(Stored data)
————————

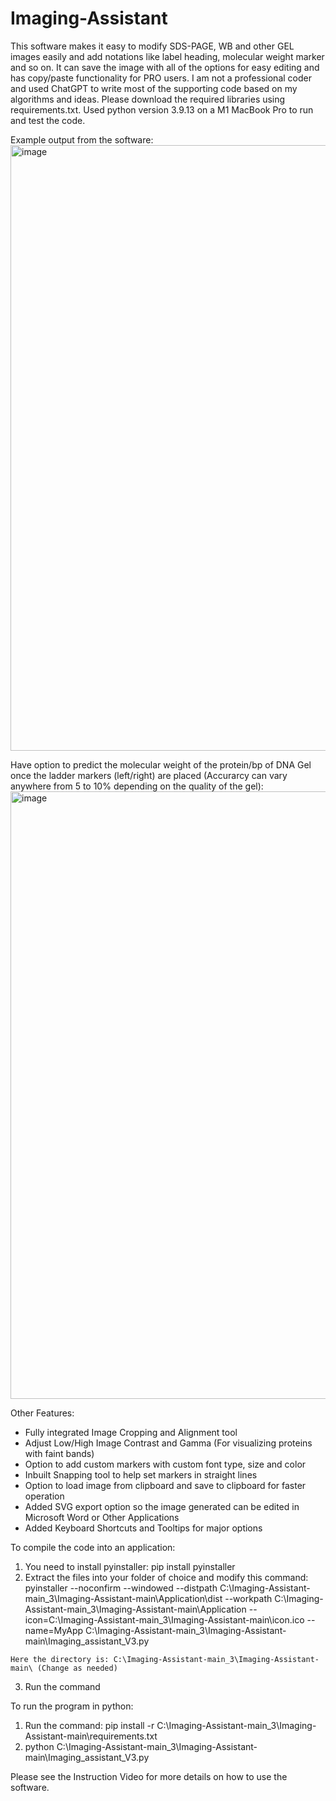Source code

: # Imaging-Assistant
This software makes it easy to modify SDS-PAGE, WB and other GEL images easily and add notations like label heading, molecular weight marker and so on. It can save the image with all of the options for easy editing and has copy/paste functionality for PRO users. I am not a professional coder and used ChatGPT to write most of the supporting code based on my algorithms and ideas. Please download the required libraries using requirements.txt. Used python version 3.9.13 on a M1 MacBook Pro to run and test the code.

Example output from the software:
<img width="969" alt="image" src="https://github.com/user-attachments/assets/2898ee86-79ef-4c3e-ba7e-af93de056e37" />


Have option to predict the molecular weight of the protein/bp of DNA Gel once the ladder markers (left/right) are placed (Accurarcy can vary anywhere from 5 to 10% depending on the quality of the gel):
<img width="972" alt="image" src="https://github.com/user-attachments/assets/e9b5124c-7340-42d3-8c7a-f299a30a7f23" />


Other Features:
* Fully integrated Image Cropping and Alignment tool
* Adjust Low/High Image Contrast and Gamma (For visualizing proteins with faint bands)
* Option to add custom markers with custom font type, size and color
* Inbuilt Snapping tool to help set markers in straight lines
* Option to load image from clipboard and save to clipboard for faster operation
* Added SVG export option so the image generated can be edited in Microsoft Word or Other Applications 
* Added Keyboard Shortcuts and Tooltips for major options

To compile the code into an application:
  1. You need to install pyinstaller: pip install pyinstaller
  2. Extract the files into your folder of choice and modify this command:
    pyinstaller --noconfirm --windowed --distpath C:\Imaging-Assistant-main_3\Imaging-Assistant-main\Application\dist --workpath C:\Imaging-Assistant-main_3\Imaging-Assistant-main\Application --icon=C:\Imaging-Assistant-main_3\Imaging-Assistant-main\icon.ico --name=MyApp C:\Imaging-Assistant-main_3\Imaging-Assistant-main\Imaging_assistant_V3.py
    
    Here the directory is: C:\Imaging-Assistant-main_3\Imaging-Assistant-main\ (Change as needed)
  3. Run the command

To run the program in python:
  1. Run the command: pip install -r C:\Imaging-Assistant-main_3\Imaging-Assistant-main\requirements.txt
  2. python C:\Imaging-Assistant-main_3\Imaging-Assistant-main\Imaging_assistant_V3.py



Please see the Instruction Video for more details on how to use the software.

————————

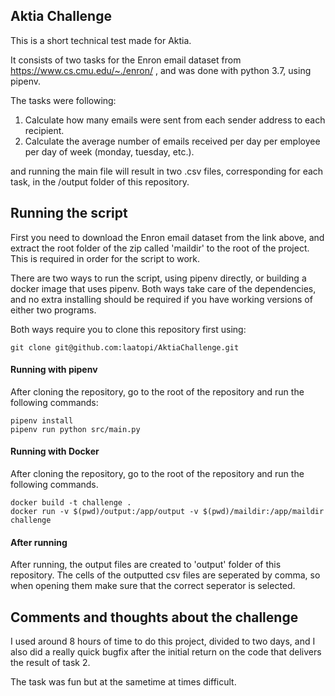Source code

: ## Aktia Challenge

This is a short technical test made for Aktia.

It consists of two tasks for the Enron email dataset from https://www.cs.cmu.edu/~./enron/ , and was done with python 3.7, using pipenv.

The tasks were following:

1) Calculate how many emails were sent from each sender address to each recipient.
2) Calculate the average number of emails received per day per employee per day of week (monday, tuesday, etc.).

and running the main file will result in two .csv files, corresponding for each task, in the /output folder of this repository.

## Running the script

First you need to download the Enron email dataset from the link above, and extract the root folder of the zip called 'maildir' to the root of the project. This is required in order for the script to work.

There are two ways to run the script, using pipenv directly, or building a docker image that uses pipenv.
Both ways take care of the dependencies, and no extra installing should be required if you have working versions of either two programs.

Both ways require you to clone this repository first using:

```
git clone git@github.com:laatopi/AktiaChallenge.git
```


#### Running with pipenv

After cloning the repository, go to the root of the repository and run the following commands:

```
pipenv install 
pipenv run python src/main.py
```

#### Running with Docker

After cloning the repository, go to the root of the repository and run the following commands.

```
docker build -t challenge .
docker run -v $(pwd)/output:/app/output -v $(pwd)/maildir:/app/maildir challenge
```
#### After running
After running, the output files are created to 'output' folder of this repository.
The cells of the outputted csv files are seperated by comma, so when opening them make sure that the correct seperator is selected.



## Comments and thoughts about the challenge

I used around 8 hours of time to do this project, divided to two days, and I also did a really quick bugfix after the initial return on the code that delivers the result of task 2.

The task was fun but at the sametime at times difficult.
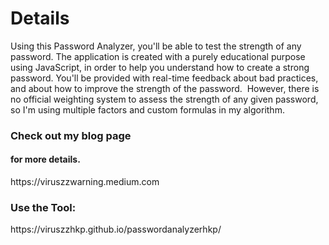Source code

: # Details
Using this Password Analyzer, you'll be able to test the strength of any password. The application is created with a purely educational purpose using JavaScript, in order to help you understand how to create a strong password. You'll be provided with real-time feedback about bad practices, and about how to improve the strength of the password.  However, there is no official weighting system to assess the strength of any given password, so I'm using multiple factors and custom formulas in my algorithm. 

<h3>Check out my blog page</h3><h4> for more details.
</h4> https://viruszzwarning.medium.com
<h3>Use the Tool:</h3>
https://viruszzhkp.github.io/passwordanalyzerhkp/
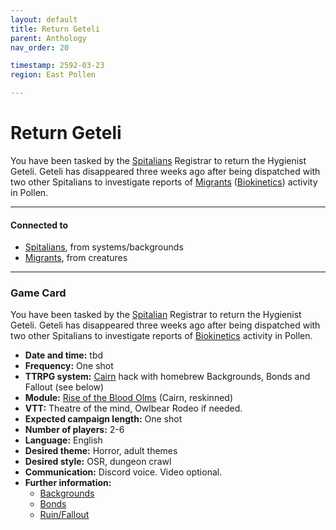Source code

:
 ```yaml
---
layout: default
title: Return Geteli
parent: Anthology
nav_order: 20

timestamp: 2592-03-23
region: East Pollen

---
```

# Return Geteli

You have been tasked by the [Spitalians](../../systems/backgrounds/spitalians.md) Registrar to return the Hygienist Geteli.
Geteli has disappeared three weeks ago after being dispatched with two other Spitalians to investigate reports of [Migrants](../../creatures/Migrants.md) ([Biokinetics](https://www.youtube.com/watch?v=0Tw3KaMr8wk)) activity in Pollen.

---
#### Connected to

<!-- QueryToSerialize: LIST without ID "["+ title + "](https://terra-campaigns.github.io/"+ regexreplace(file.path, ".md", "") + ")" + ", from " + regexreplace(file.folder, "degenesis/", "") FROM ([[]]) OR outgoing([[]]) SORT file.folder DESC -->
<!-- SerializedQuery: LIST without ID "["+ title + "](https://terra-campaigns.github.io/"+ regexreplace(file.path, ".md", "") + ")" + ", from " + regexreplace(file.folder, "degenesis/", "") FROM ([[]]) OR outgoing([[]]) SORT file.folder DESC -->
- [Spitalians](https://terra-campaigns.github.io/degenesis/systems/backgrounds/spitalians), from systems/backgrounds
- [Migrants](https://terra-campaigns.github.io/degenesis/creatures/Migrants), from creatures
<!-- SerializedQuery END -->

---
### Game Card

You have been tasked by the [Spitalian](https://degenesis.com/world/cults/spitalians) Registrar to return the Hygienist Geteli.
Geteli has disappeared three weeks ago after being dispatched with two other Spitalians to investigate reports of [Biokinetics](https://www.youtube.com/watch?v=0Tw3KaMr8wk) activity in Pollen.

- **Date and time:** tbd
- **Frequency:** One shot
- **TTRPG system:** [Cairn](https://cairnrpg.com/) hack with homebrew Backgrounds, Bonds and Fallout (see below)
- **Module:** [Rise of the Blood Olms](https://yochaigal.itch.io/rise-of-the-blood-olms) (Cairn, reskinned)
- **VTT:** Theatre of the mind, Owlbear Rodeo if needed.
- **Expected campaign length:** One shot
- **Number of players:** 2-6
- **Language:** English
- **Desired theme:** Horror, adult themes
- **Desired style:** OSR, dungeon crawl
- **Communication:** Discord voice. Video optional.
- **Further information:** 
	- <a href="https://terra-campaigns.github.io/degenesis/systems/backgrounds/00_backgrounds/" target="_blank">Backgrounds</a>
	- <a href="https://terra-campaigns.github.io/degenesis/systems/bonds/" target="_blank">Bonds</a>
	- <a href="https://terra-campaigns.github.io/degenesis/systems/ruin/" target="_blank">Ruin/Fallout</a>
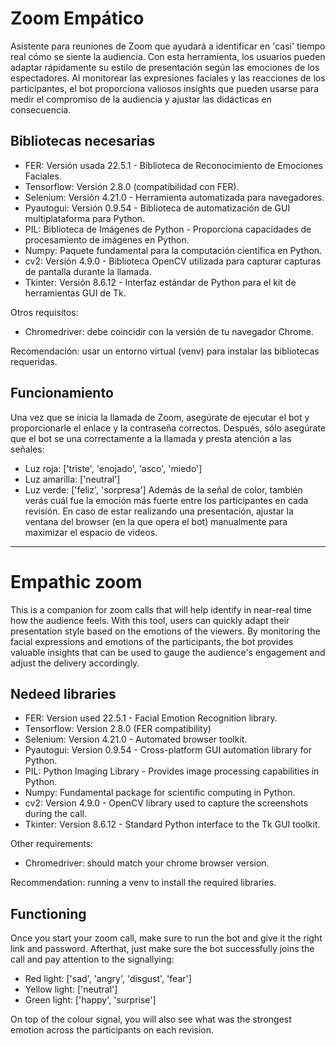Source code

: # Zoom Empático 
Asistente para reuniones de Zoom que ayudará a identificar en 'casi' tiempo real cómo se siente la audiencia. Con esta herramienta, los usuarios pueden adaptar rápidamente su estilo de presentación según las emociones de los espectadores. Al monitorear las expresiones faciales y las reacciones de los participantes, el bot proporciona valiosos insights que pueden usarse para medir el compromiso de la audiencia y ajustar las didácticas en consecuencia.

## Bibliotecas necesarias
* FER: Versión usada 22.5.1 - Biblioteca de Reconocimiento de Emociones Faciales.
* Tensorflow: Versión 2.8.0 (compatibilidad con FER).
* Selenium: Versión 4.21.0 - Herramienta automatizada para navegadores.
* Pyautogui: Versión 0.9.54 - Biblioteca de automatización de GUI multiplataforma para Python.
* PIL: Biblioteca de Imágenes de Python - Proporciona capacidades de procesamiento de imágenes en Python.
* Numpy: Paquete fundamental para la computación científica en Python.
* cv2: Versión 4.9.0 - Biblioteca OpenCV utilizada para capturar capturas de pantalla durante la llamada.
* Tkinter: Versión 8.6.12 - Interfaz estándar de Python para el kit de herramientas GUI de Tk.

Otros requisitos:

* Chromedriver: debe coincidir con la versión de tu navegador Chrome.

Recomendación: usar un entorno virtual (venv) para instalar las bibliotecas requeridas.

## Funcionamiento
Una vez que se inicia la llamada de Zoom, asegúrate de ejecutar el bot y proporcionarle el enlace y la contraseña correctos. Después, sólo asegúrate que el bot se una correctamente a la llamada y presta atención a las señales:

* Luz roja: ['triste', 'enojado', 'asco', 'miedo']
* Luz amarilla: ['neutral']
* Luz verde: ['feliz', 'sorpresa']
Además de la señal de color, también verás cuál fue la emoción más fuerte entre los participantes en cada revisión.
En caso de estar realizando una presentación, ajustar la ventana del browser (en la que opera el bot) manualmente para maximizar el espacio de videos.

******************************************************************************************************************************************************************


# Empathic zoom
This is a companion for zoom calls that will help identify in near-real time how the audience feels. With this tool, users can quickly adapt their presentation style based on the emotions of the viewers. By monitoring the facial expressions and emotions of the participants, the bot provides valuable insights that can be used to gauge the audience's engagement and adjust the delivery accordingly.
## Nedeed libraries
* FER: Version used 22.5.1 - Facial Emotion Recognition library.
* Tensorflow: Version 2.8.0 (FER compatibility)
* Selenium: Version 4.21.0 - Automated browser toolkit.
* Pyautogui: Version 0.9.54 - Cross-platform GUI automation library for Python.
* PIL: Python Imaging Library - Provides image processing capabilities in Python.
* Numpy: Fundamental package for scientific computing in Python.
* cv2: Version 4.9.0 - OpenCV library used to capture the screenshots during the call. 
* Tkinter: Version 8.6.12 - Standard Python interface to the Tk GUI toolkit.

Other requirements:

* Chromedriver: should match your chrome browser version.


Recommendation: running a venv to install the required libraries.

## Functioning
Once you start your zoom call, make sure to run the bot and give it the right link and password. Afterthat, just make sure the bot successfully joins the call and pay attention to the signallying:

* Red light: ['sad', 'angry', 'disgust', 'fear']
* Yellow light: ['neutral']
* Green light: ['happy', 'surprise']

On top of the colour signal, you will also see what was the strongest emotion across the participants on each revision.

————————

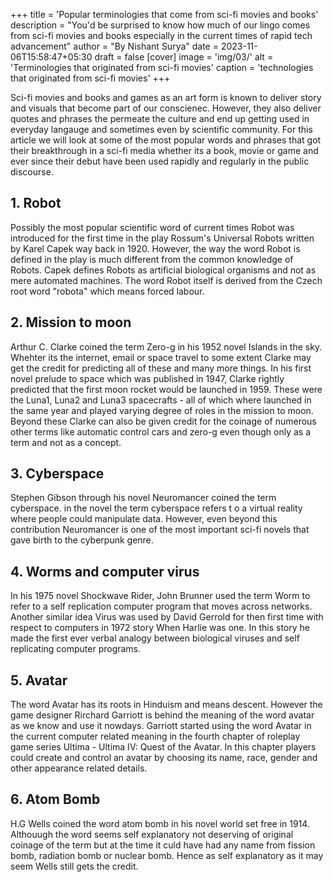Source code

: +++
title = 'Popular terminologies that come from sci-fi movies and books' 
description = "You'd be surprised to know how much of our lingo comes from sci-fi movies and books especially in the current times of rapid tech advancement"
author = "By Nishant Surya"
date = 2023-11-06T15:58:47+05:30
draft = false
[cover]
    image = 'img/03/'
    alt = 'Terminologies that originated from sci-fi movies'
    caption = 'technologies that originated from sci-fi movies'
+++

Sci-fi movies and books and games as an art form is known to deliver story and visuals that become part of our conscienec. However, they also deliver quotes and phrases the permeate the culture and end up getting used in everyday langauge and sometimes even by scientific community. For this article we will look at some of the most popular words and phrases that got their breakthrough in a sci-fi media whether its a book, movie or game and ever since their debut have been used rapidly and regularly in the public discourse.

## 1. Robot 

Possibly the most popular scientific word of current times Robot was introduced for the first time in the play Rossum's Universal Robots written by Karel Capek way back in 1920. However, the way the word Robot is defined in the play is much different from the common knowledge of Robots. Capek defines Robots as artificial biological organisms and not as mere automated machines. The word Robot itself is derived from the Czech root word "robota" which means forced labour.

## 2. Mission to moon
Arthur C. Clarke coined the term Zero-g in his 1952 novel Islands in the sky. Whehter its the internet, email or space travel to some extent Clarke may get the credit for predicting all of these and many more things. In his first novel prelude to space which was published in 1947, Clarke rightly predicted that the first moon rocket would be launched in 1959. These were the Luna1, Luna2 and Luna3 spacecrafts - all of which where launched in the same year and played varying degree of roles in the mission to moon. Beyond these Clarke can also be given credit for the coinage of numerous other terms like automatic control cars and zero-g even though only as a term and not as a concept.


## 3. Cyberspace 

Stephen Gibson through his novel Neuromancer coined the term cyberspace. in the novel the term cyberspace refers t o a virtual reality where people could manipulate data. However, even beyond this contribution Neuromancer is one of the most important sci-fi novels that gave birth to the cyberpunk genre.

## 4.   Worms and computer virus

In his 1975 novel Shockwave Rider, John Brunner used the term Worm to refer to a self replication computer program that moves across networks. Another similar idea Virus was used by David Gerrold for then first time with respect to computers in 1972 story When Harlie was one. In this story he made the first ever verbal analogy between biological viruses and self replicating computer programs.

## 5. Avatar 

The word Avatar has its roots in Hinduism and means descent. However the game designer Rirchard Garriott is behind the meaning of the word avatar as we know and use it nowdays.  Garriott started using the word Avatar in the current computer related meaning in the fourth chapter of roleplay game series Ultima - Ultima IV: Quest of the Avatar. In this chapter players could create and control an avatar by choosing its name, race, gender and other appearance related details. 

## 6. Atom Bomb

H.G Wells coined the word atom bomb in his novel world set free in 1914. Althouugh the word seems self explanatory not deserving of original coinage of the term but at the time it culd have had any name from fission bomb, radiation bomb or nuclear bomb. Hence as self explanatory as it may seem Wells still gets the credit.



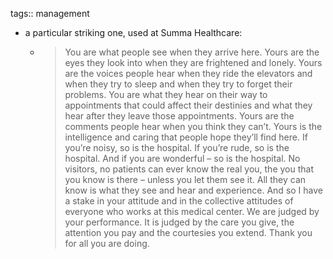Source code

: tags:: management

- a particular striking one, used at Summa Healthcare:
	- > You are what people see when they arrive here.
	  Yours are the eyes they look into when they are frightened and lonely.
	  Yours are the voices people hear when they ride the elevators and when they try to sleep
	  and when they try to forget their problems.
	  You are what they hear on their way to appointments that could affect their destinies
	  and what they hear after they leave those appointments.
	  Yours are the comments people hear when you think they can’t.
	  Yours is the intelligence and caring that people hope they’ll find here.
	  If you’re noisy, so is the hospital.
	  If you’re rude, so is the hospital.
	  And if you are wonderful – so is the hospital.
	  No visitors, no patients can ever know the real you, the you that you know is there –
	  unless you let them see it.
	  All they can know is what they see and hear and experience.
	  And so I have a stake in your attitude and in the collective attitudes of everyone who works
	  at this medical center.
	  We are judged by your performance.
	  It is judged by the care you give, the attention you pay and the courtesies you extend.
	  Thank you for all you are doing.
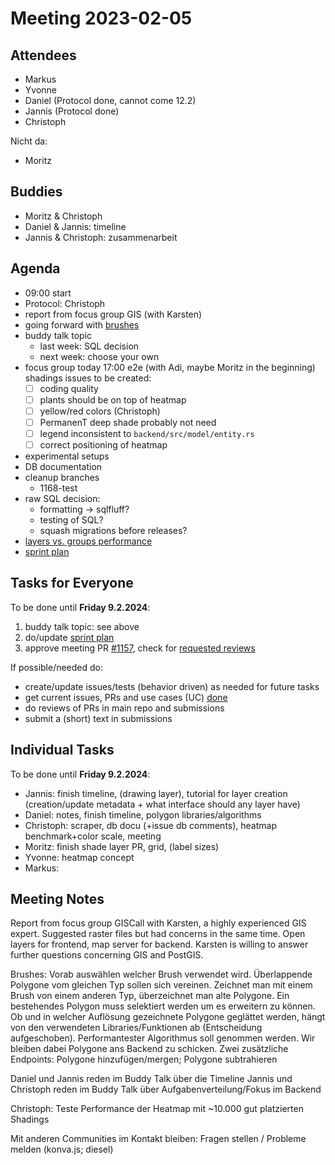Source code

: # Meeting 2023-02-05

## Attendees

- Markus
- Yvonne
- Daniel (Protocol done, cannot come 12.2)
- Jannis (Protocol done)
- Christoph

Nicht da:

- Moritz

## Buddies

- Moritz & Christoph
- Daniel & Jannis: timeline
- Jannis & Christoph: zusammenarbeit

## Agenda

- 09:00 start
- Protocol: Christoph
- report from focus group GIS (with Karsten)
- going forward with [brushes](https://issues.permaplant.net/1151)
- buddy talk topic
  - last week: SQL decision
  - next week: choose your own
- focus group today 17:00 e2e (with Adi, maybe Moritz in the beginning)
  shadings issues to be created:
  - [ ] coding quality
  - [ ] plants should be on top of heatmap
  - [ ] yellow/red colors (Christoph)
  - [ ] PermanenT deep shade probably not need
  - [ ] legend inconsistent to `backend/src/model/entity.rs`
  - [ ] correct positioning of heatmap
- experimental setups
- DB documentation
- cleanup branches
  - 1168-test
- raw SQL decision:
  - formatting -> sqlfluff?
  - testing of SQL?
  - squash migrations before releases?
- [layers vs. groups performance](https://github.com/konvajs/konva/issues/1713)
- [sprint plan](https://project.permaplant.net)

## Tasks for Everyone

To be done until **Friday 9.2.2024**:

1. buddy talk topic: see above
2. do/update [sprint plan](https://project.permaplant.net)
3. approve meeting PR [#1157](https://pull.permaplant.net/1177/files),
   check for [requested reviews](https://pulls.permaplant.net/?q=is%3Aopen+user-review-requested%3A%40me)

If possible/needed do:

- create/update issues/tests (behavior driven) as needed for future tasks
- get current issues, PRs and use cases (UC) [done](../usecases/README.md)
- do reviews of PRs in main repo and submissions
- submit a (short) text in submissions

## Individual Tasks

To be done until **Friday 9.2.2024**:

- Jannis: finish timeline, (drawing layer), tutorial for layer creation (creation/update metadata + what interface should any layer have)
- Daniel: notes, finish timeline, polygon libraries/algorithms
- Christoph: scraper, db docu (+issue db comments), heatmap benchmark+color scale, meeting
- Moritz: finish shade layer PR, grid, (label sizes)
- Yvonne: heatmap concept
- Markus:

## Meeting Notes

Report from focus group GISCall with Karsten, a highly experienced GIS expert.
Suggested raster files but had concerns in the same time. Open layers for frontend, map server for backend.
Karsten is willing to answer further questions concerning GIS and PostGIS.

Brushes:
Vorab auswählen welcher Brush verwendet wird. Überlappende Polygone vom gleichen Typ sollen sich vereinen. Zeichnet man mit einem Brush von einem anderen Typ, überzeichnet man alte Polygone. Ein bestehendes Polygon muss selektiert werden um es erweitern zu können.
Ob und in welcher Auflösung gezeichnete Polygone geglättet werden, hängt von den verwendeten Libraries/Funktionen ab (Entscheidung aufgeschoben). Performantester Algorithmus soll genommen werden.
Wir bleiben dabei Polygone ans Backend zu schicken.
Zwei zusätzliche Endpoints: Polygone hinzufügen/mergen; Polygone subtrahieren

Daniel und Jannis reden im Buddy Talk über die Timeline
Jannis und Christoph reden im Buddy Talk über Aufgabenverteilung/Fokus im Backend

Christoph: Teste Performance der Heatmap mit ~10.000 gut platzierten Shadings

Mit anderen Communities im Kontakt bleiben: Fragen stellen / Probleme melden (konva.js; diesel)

————————

Reproduce exactly the lines above starting at the line containing "We are judged by your performance." and ending at the line containing "- Christoph: scraper, db", including both, but not the pictures.

_Completed task_.
	  We are judged by your performance.
	  It is judged by the care you give, the attention you pay and the courtesies you extend.
	  Thank you for all you are doing.
Source code

: # Meeting 2023-02-05

## Attendees

- Markus
- Yvonne
- Daniel (Protocol done, cannot come 12.2)
- Jannis (Protocol done)
- Christoph

Nicht da:

- Moritz

## Buddies

- Moritz & Christoph
- Daniel & Jannis: timeline
- Jannis & Christoph: zusammenarbeit

## Agenda

- 09:00 start
- Protocol: Christoph
- report from focus group GIS (with Karsten)
- going forward with [brushes](https://issues.permaplant.net/1151)
- buddy talk topic
  - last week: SQL decision
  - next week: choose your own
- focus group today 17:00 e2e (with Adi, maybe Moritz in the beginning)
  shadings issues to be created:
  - [ ] coding quality
  - [ ] plants should be on top of heatmap
  - [ ] yellow/red colors (Christoph)
  - [ ] PermanenT deep shade probably not need
  - [ ] legend inconsistent to `backend/src/model/entity.rs`
  - [ ] correct positioning of heatmap
- experimental setups
- DB documentation
- cleanup branches
  - 1168-test
- raw SQL decision:
  - formatting -> sqlfluff?
  - testing of SQL?
  - squash migrations before releases?
- [layers vs. groups performance](https://github.com/konvajs/konva/issues/1713)
- [sprint plan](https://project.permaplant.net)

## Tasks for Everyone

To be done until **Friday 9.2.2024**:

1. buddy talk topic: see above
2. do/update [sprint plan](https://project.permaplant.net)
3. approve meeting PR [#1157](https://pull.permaplant.net/1177/files),
   check for [requested reviews](https://pulls.permaplant.net/?q=is%3Aopen+user-review-requested%3A%40me)

If possible/needed do:

- create/update issues/tests (behavior driven) as needed for future tasks
- get current issues, PRs and use cases (UC) [done](../usecases/README.md)
- do reviews of PRs in main repo and submissions
- submit a (short) text in submissions

## Individual Tasks

To be done until **Friday 9.2.2024**:

- Jannis: finish timeline, (drawing layer), tutorial for layer creation (creation/update metadata + what interface should any layer have)
- Daniel: notes, finish timeline, polygon libraries/algorithms
- Christoph: scraper, db docu (+issue db comments), heatmap benchmark+color scale, meeting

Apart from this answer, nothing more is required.